Réponse Lance Armstrong: « Non, pas selon moi ».
Echange qui mérite décryptage pour appréhender le cas Armstrong dans son ensemble.
D’abord la question porte sur la victoire, pas le fait de faire et terminer le Tour de France. En creux, on peut faire le Tour de France sans se doper. Ce premier point précisé, cela permettra de ne plus écouter les bêtises dites par ceux qui assurent qu’on ne peut courir le Tour de France sans se doper, eu égard à la distance, les cols, que sais-je encore comme argument bidon. Ne se dope-t-on pas pour courir 100m, nager 50m, jouer 90 minutes au football ?
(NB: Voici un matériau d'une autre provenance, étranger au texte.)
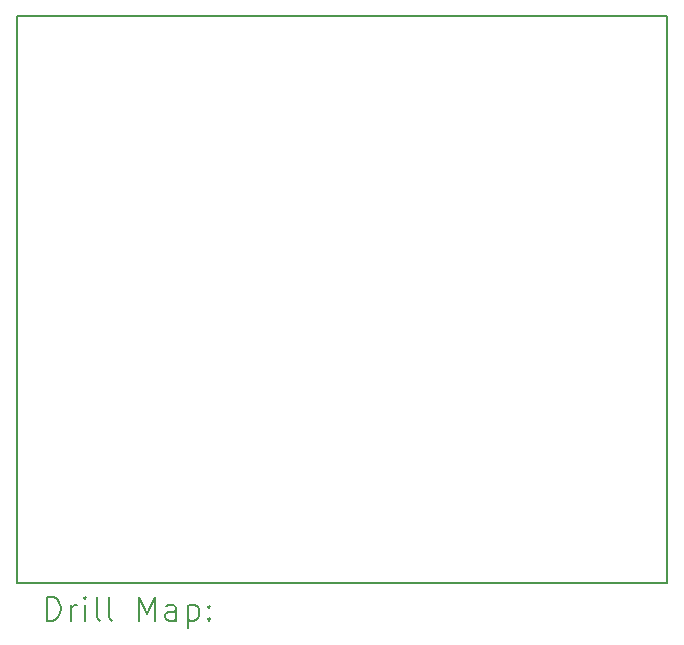
<source format=gbr>
%TF.GenerationSoftware,KiCad,Pcbnew,8.0.6*%
%TF.CreationDate,2024-12-29T11:18:37-05:00*%
%TF.ProjectId,Beagley-ai-1CAN,42656167-6c65-4792-9d61-692d3143414e,rev?*%
%TF.SameCoordinates,Original*%
%TF.FileFunction,Drillmap*%
%TF.FilePolarity,Positive*%
%FSLAX45Y45*%
G04 Gerber Fmt 4.5, Leading zero omitted, Abs format (unit mm)*
G04 Created by KiCad (PCBNEW 8.0.6) date 2024-12-29 11:18:37*
%MOMM*%
%LPD*%
G01*
G04 APERTURE LIST*
%ADD10C,0.150000*%
%ADD11C,0.200000*%
G04 APERTURE END LIST*
D10*
X7945000Y-8380000D02*
X7945000Y-3580000D01*
X13445000Y-8380000D02*
X7945000Y-8380000D01*
X13445000Y-3580000D02*
X7945000Y-3580000D01*
X13445000Y-3580000D02*
X13445000Y-8380000D01*
D11*
X8198277Y-8698984D02*
X8198277Y-8498984D01*
X8198277Y-8498984D02*
X8245896Y-8498984D01*
X8245896Y-8498984D02*
X8274467Y-8508508D01*
X8274467Y-8508508D02*
X8293515Y-8527555D01*
X8293515Y-8527555D02*
X8303039Y-8546603D01*
X8303039Y-8546603D02*
X8312562Y-8584698D01*
X8312562Y-8584698D02*
X8312562Y-8613270D01*
X8312562Y-8613270D02*
X8303039Y-8651365D01*
X8303039Y-8651365D02*
X8293515Y-8670412D01*
X8293515Y-8670412D02*
X8274467Y-8689460D01*
X8274467Y-8689460D02*
X8245896Y-8698984D01*
X8245896Y-8698984D02*
X8198277Y-8698984D01*
X8398277Y-8698984D02*
X8398277Y-8565650D01*
X8398277Y-8603746D02*
X8407801Y-8584698D01*
X8407801Y-8584698D02*
X8417324Y-8575174D01*
X8417324Y-8575174D02*
X8436372Y-8565650D01*
X8436372Y-8565650D02*
X8455420Y-8565650D01*
X8522086Y-8698984D02*
X8522086Y-8565650D01*
X8522086Y-8498984D02*
X8512563Y-8508508D01*
X8512563Y-8508508D02*
X8522086Y-8518031D01*
X8522086Y-8518031D02*
X8531610Y-8508508D01*
X8531610Y-8508508D02*
X8522086Y-8498984D01*
X8522086Y-8498984D02*
X8522086Y-8518031D01*
X8645896Y-8698984D02*
X8626848Y-8689460D01*
X8626848Y-8689460D02*
X8617324Y-8670412D01*
X8617324Y-8670412D02*
X8617324Y-8498984D01*
X8750658Y-8698984D02*
X8731610Y-8689460D01*
X8731610Y-8689460D02*
X8722086Y-8670412D01*
X8722086Y-8670412D02*
X8722086Y-8498984D01*
X8979229Y-8698984D02*
X8979229Y-8498984D01*
X8979229Y-8498984D02*
X9045896Y-8641841D01*
X9045896Y-8641841D02*
X9112563Y-8498984D01*
X9112563Y-8498984D02*
X9112563Y-8698984D01*
X9293515Y-8698984D02*
X9293515Y-8594222D01*
X9293515Y-8594222D02*
X9283991Y-8575174D01*
X9283991Y-8575174D02*
X9264944Y-8565650D01*
X9264944Y-8565650D02*
X9226848Y-8565650D01*
X9226848Y-8565650D02*
X9207801Y-8575174D01*
X9293515Y-8689460D02*
X9274467Y-8698984D01*
X9274467Y-8698984D02*
X9226848Y-8698984D01*
X9226848Y-8698984D02*
X9207801Y-8689460D01*
X9207801Y-8689460D02*
X9198277Y-8670412D01*
X9198277Y-8670412D02*
X9198277Y-8651365D01*
X9198277Y-8651365D02*
X9207801Y-8632317D01*
X9207801Y-8632317D02*
X9226848Y-8622793D01*
X9226848Y-8622793D02*
X9274467Y-8622793D01*
X9274467Y-8622793D02*
X9293515Y-8613270D01*
X9388753Y-8565650D02*
X9388753Y-8765650D01*
X9388753Y-8575174D02*
X9407801Y-8565650D01*
X9407801Y-8565650D02*
X9445896Y-8565650D01*
X9445896Y-8565650D02*
X9464944Y-8575174D01*
X9464944Y-8575174D02*
X9474467Y-8584698D01*
X9474467Y-8584698D02*
X9483991Y-8603746D01*
X9483991Y-8603746D02*
X9483991Y-8660889D01*
X9483991Y-8660889D02*
X9474467Y-8679936D01*
X9474467Y-8679936D02*
X9464944Y-8689460D01*
X9464944Y-8689460D02*
X9445896Y-8698984D01*
X9445896Y-8698984D02*
X9407801Y-8698984D01*
X9407801Y-8698984D02*
X9388753Y-8689460D01*
X9569705Y-8679936D02*
X9579229Y-8689460D01*
X9579229Y-8689460D02*
X9569705Y-8698984D01*
X9569705Y-8698984D02*
X9560182Y-8689460D01*
X9560182Y-8689460D02*
X9569705Y-8679936D01*
X9569705Y-8679936D02*
X9569705Y-8698984D01*
X9569705Y-8575174D02*
X9579229Y-8584698D01*
X9579229Y-8584698D02*
X9569705Y-8594222D01*
X9569705Y-8594222D02*
X9560182Y-8584698D01*
X9560182Y-8584698D02*
X9569705Y-8575174D01*
X9569705Y-8575174D02*
X9569705Y-8594222D01*
M02*

</source>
Ensuite, l’environnement de cette question, posée à un coureur qui a été confronté à d’autres coureurs dopés des années 2000. Gagner le Tour de France (proprement) face à d’autres coureurs dopés, ce n’est pas possible pour Lance Armstrong. Peut-être certains le pensent. Là aussi, en creux, il faut aussi comprendre que face à des coureurs non dopés, on peut gagner le Tour en étant soi-même non dopé. Cela permet de clarifier des raisonnements à l’emporte-pièce (généralement à tendance franchouillarde d’ailleurs, pour défendre nos braves petits coureurs dans un cyclisme mondialisé depuis la chute du mur de Berlin) affirmant qu’on ne peut gagner le Tour sans se doper. Si on le peut, à armes égales, d’ailleurs c’est une course et comme on peut le faire sans se doper et qu’il y a toujours un vainqueur… cqfd
Aussi, mais de manière résiduelle, il est possible de gagner le Tour de France sans se doper et face à des dopés. Une échappée fleuve, des intérêts divergents d’équipes, un attentisme ou des chutes de leaders… Oui, un coureur non dopé peut gagner contre des coureurs dopés ! Il suffit de relire l’histoire du Tour de France pour savoir que tout est possible : la victoire de Roger Walcowiak dans le Tour 1956, les échappées de Steve Bauer et Claudio Chiappucci au Futuroscope (1990), de François Simon en 2001 (échappée fleuve de Pontarlier…), la chute d’Alex Zülle dans le passage du Goix en 1999…
Enfin, raisonnons jusqu’au bout : puisque, au regard du palmarès du Tour de France des années 2000, la grande majorité des leaders et des podiums étaient composés de coureurs dopés – donc tous à « armes égales » – la différence ne s’est-elle pas faite sur la valeur intrinsèque des coureurs, physique, tactique et mentale ? Oui, indéniablement, surtout que L.A. a gagné 7 fois de suite. Il était donc le meilleur coureur de sa génération, à tous les niveaux : très peu de défaillances physiques, quasiment aucune erreur tactique, un mental d’acier, un professionnalisme hors normes. L.A. était le meilleur de sa génération… de tricheurs mais pas que. Du peloton tout entier, non dopés inclus.
A-t-il volé des coureurs propres ? Indéniablement oui et beaucoup ! Des étapes perdues, des abandons, beaucoup de coureurs propres ont été victimes du dopage de L.A., de ses équipiers et des autres coureurs. Durement et c’est insupportable pour l’équité sportive.
Reste que les leaders dopés étaient malgré tout les meilleurs coureurs (on ne change pas un âne en pur sang, sauf exceptions d’étoiles filantes, au début du dopage EPO d’ailleurs : les Ugrumov, Berzin, Furlan, Gotti, Rumsas…) : le leader n’est pas celui qui « encaisse le mieux le dopage » c’est le meilleur coureur… qui améliore encore ses performances avec le dopage.
Quant au gregario, l’équipier, il reste un gregario, propre ou dopé. Le témoignage de Jonathan Vaughters dans le NY Times est à ce titre édifiant. Coureur modeste, il s’est dopé pour ne pas décevoir son équipe (système compliqué, peut-être inadapté car non pondéré, des points UCI attribués aux coureurs et qui, additionnés, leur ouvrent les portes des plus belles épreuves)
Conclusion : Lance Armstrong est un menteur, mais pas un imposteur. Il a été un terrible tricheur… et le meilleur coureur des années 2000 aussi. Quant au personnage, on peut en parler des années. C’est un champion avec les caractéristiques caractérielles du champion, le mensonge en plus.